Repositioning: Here is a sample procedure note that can help you confirm the repositioning of an IVC filter, which you should code as 37192:
“The position of the existing filter and anatomy of the IVC was assessed. The position of the filter cone was determined with respect to the caval wall. The filter was checked for any trapped clots and emboli. The catheter was removed and a telescopic filter retrieval sheath and snare were advanced in the IVC along the guide wire. Avoiding any abrasions on the IVC wall, the cone was grasped with the snare and the filter was collapsed into the sheath. Under fluoroscopic guidance, the filter was re-deployed to a new position in the IVC. Position of the filter and alignment were confirmed once again.”

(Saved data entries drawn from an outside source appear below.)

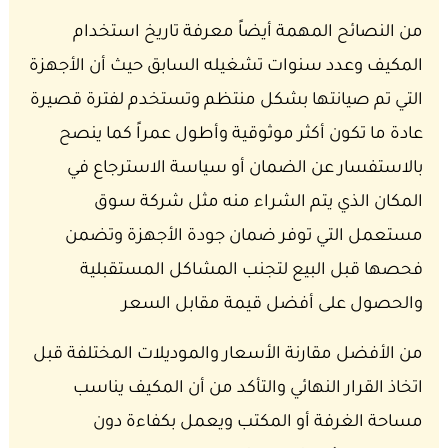
من النصائح المهمة أيضاً معرفة تاريخ استخدام
المكيف وعدد سنوات تشغيله السابق حيث أن الأجهزة
التي تم صيانتها بشكل منتظم وتستخدم لفترة قصيرة
عادة ما تكون أكثر موثوقية وأطول عمراً كما ينصح
بالاستفسار عن الضمان أو سياسة الاسترجاع في
المكان الذي يتم الشراء منه مثل شركة سوق
مستعمل التي توفر ضمان جودة الأجهزة وتضمن
فحصها قبل البيع لتجنب المشاكل المستقبلية
والحصول على أفضل قيمة مقابل السعر
من الأفضل مقارنة الأسعار والموديلات المختلفة قبل
اتخاذ القرار النهائي والتأكد من أن المكيف يناسب
مساحة الغرفة أو المكتب ويعمل بكفاءة دون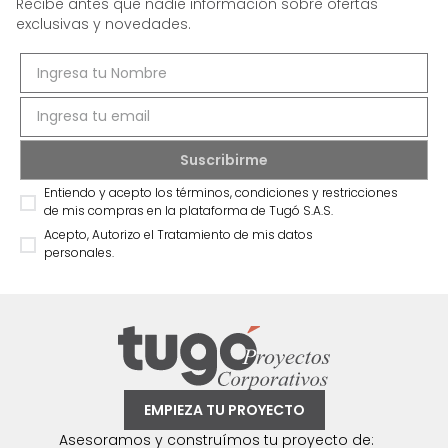
Recibe antes que nadie información sobre ofertas
exclusivas y novedades.
Entiendo y acepto los términos, condiciones y restricciones
de mis compras en la plataforma de Tugó S.A.S.
Acepto, Autorizo el Tratamiento de mis datos
personales.
EMPIEZA TU PROYECTO
Asesoramos y construímos tu proyecto de: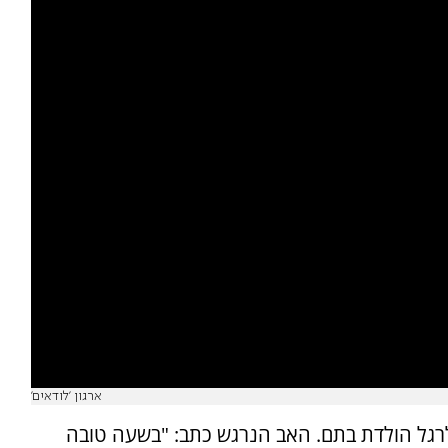
ארגון 'לודאים'
לרגל הולדת בתם. האב הנרגש כתב: "בשעה טובה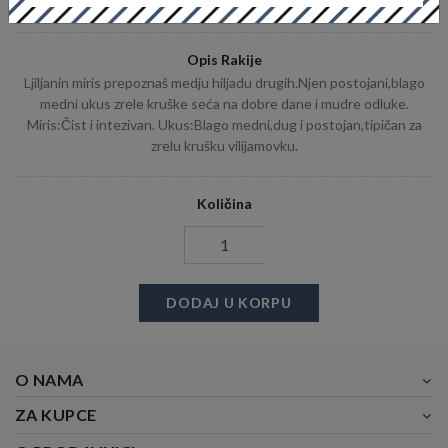
Težina (za isporuku): 1,50KG
Opis Rakije
Ljiljanin miris prepoznaš medju hiljadu drugih.Njen postojani,blago
medni ukus zrele kruške seća na dobre dane i mudre odluke.
Miris:Čist i intezivan. Ukus:Blago medni,dug i postojan,tipičan za
zrelu krušku vilijamovku.
Količina
DODAJ U KORPU
O NAMA
ZA KUPCE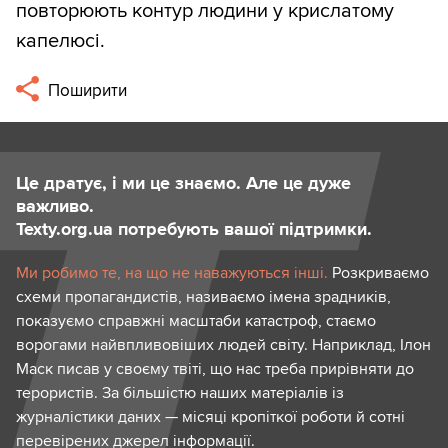
повторюють контур людини у крислатому
капелюсі.
Поширити
Це дратує, і ми це знаємо. Але це дуже
важливо.
Texty.org.ua потребують вашої підтримки.
Ми робимо те, на що не наважуються інші.
Розкриваємо
схеми пропагандистів, називаємо імена зрадників,
показуємо справжні масштаби катастроф, стаємо
ворогами найвпливовіших людей світу. Наприклад, Ілон
Маск писав у своєму твіті, що нас треба прирівняти до
терористів. За більшістю наших матеріалів із
журналістики даних — місяці кропіткої роботи й сотні
перевірених джерел інформації.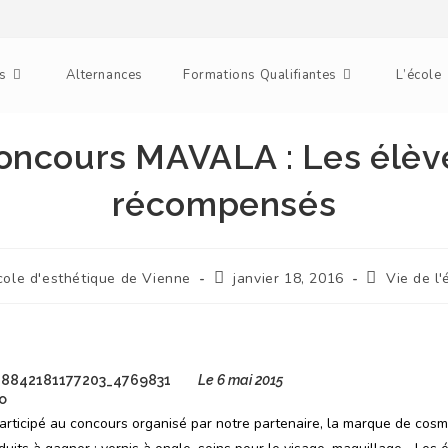
s
Alternances
Formations Qualifiantes
L’école
oncours MAVALA : Les élèv
récompensés
cole d'esthétique de Vienne
janvier 18, 2016
Vie de l'
Le 6 mai 2015
participé au concours organisé par notre partenaire, la marque de co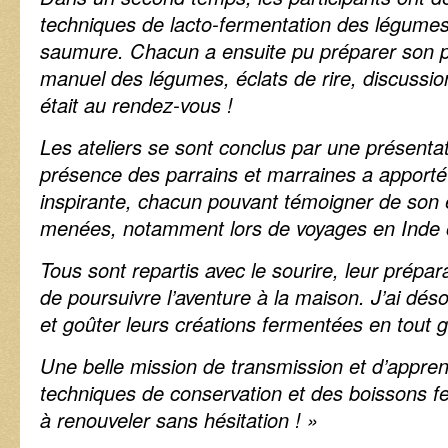
techniques de lacto-fermentation des légumes
saumure. Chacun a ensuite pu préparer son p
manuel des légumes, éclats de rire, discussio
était au rendez-vous !
Les ateliers se sont conclus par une présentat
présence des parrains et marraines a apport
inspirante, chacun pouvant témoigner de son 
menées, notamment lors de voyages en Inde
Tous sont repartis avec le sourire, leur prépara
de poursuivre l’aventure à la maison. J’ai déso
et goûter leurs créations fermentées en tout 
Une belle mission de transmission et d’appre
techniques de conservation et des boissons 
à renouveler sans hésitation ! »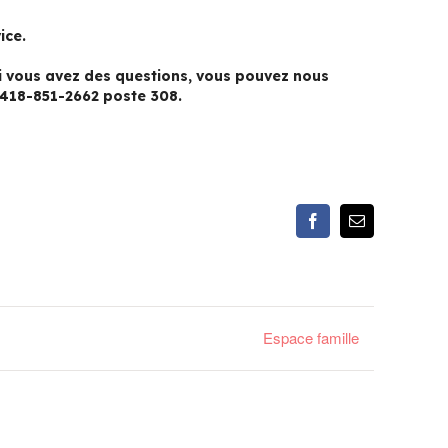
ice.
 Si vous avez des questions, vous pouvez nous
 418-851-2662 poste 308.
Facebook
Email
Espace famille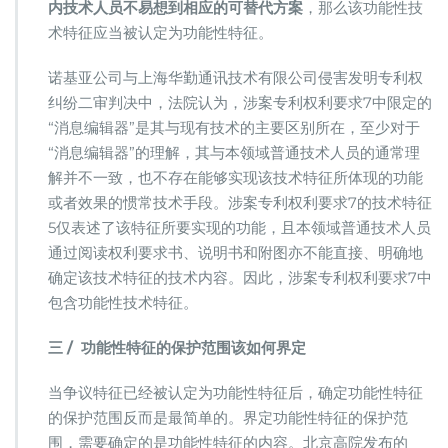
内技术人员不易想到相应的可替代方案
，那么该功能性技
术特征应当被认定为功能性特征。
诺基亚公司与上海华勤通讯技术有限公司侵害发明专利权
纠纷二审判决中，法院认为，涉案专利权利要求7中限定的
“消息编辑器”是其与现有技术的主要区别所在，至少对于
“消息编辑器”的理解，其与本领域普通技术人员的通常理
解并不一致，也不存在能够实现该技术特征所体现的功能
或者效果的惯常技术手段。涉案专利权利要求7的技术特征
5仅表述了该特征所要实现的功能，且本领域普通技术人员
通过阅读权利要求书、说明书和附图亦不能直接、明确地
确定该技术特征的技术内容。因此，涉案专利权利要求7中
包含功能性技术特征。
三
/
功能性特征
的保护范围该如何界定
当争议特征已经被认定为功能性特征后，确定功能性特征
的保护范围反而是最简单的。界定功能性特征的保护范
围，需要确定的是功能性特征的内容。北京高院发布的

Removal: The op note for an IVC removal may state that your surgeon located the filter, collapsed the filter into the telescopic retrieval sheath, and used the snare to withdraw the filter from the IVC. Your surgeon may document checking for any residual clots in the IVC. Report the procedure as 37193.
Shun: Do not report the IVC filter removal with code 37197 (Transcatheter retrieval, percutaneous, of intravascular foreign body [e.g., fractured venous or arterial catheter], includes radiological supervision and interpretation, and imaging guidance [ultrasound or fluoroscopy], when performed). Code 37193 is specific to IVC filter retrieval. “Remember, it is inappropriate to report 37197 because a more specific code exists for the removal of an IVC filter,” says Hembree.